Increases to New York State Minimum Wage and Salary Thresholds About to Go Into Effect
It’s that time of year! New York State minimum wage rate and overtime exemption salary thresholds are set to increase. The changes go into effect on December 31, 2018 and are summarized below. We also take a moment to focus on the significant rise in the salary basis threshold.
Wage Increase Summary
First a summary of the changes:
- New York City (11 or More Employees):
- The minimum wage increases to $15.00 per hour from $13.00 per hour.
- The overtime salary threshold for executive and administrative exemptions increases to $1,125 per week ($58,500 annually) from $975.00 per week ($50,700 annually).
- New York City (10 or Fewer Employees):
- The minimum wage increases to $13.50 per hour from $12.00 per hour.
- The overtime salary threshold for executive and administrative exemptions increases to $1,012.50 per week ($52,650 annually) from $900.00 per week ($46,800 annually).
- Downstate – Nassau, Suffolk & Westchester Counties:
- The minimum wage increases to $12.00 per hour from $11.00 per hour.
- The overtime salary threshold for executive and administrative exemptions increases to $900 per week ($46,800 annually) from $825.00 per week ($42,900 annually).
- Remainder of New York State:
- The minimum wage increases to $11.10 per hour from $10.40 per hour.
- The overtime salary threshold for executive and administrative exemptions increases to $832 per week ($43,264 annually) from $780.00 per week ($40,560 annually).
- Fast Food Workers:
- New York City: The minimum wage increase to $15.00 per hour from $13.50 per hour.
- Remainder of New York State: The minimum wage increases to $12.75 per hour from $11.75 per hour.

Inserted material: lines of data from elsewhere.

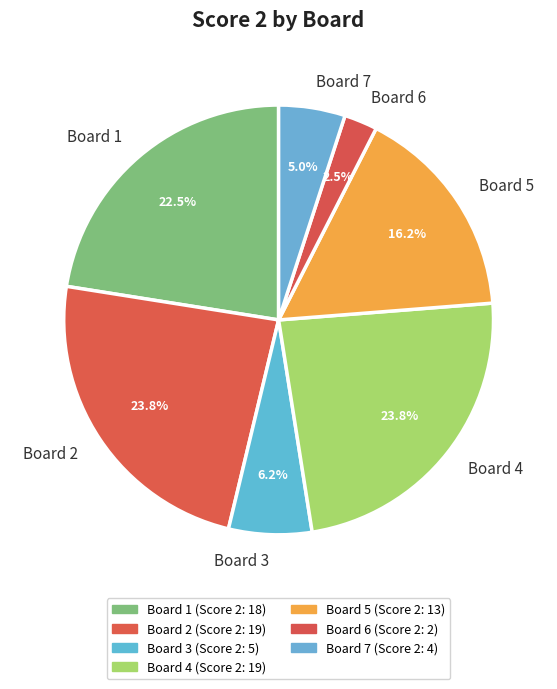

Combined, do Board 7 and Board 4 account for over 50%?

No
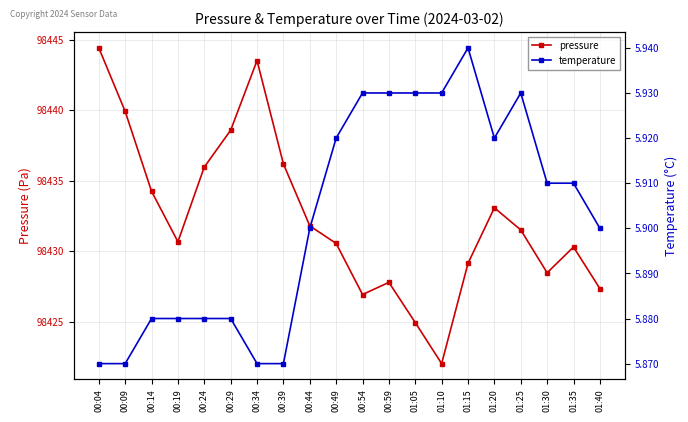

The value of pressure at 01:05 is 54164.6. True or false?

False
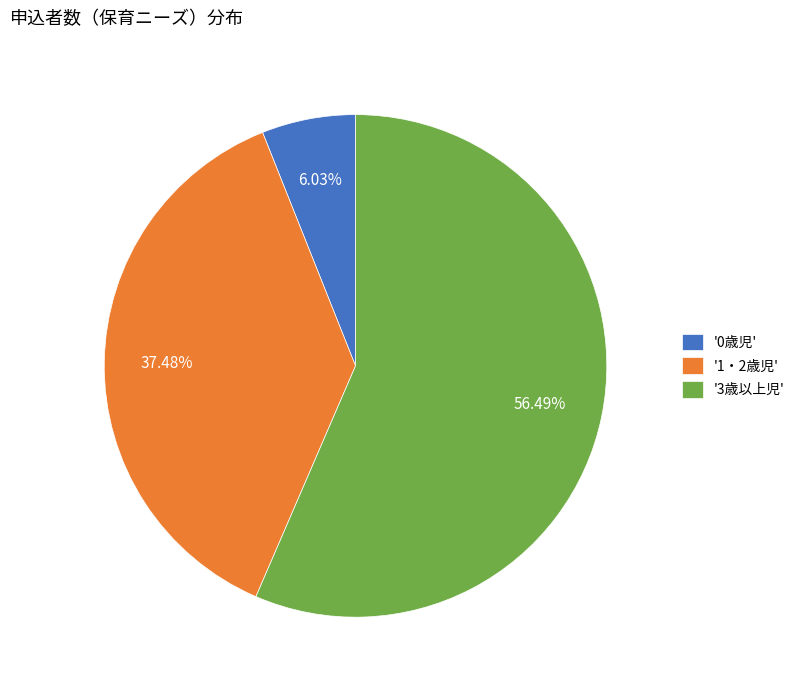

Is '3歳以上児' the majority of the pie?

Yes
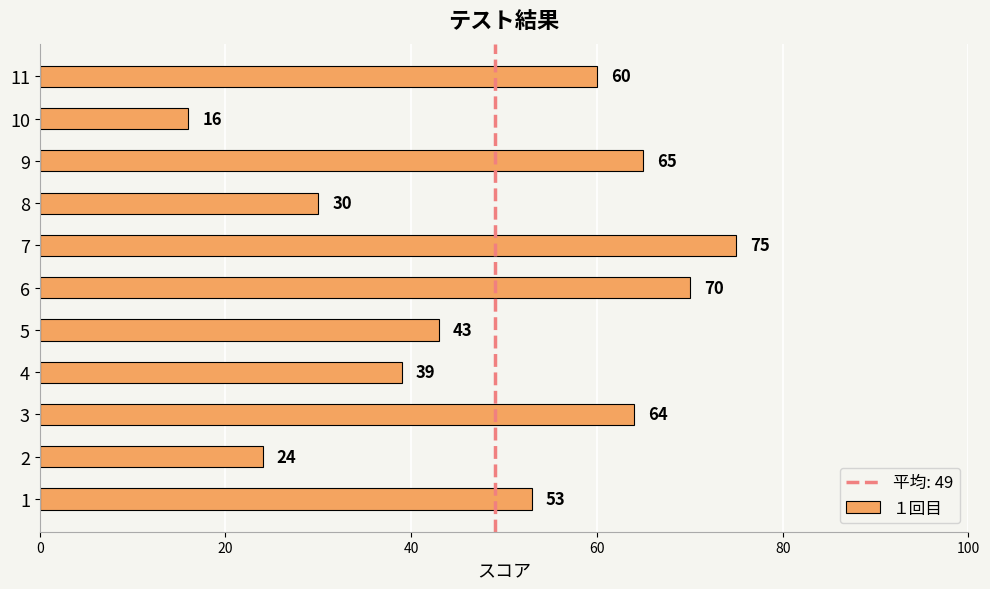

How many bars are there in total?

11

A Note on The Salary Basis:
Employers, at least in New York City, have noted the material increase in the weekly salary required to keep someone exempt from the overtime requirements under the New York Labor Law – about a 15% increase from last year’s New York salary basis threshold, and which now puts it at almost two and half times the Federal salary basis threshold. At $58,500 annually for large NYC employers, it has forced them to grapple once more with whether to raise the employee’s salary to maintain the exemption or reclassify and make them overtime eligible.
Not every employer will reach the same conclusion. There are various business considerations in play. For some, they will focus on the obvious benefit that by maintaining the exemption, they need not worry about tracking the employee’s hours for the purpose of calculating overtime compensation. For others, they may not mind the time tracking where a reclassification may lower labor costs: rather than raising the employee’s salary to maintain the exemption, they can keep the salary at or near its current rate with the understanding that the employee will rarely if ever work overtime. In either case, employers reclassifying an employee can set their compensation in a way that accounts for estimated overtime and otherwise results in the employee earning approximately the same amount annually.
In conducting their analyses, employers should also consider whether reclassifying an employee would likely result in that employee going to the market for a more competitive compensation package. This applies not only with respect to whether the employee can find a job that pays at least $58,500, but also whether the employee would maintain their eligibility for certain employee benefits that they may lose as a result of a reclassification as many employers’ time-off policies vary depending upon whether the employee is hourly or salaried. Employers should also account for whether a reclassification will have associated psychic costs as many employers tie exempt status to their reputational status in the workplace.
If reclassifying, employers should also consider whether to structure as a salaried non-exempt. Salaried non-exempt employees benefit from the security of steady paychecks, and in many cases their access to leave policies and other benefits stays the same. This approach does not come without its risks, however, as it requires strict timekeeping in order to determine overtime eligibility. The calculation of overtime compensation is dependent upon whether the salary compensates the employee for a fixed number of hours of work per week or for all the hours worked each week where the number of hours worked regularly fluctuates from week to week.
In sum, employers should run a cost-benefit analysis to determine whether it makes sense to provide the requisite salary bump to exempt workers or to reclassify and make them overtime eligible, and if a reclassification is in order, they should plan carefully to message that reclassification appropriately to the impacted employee population.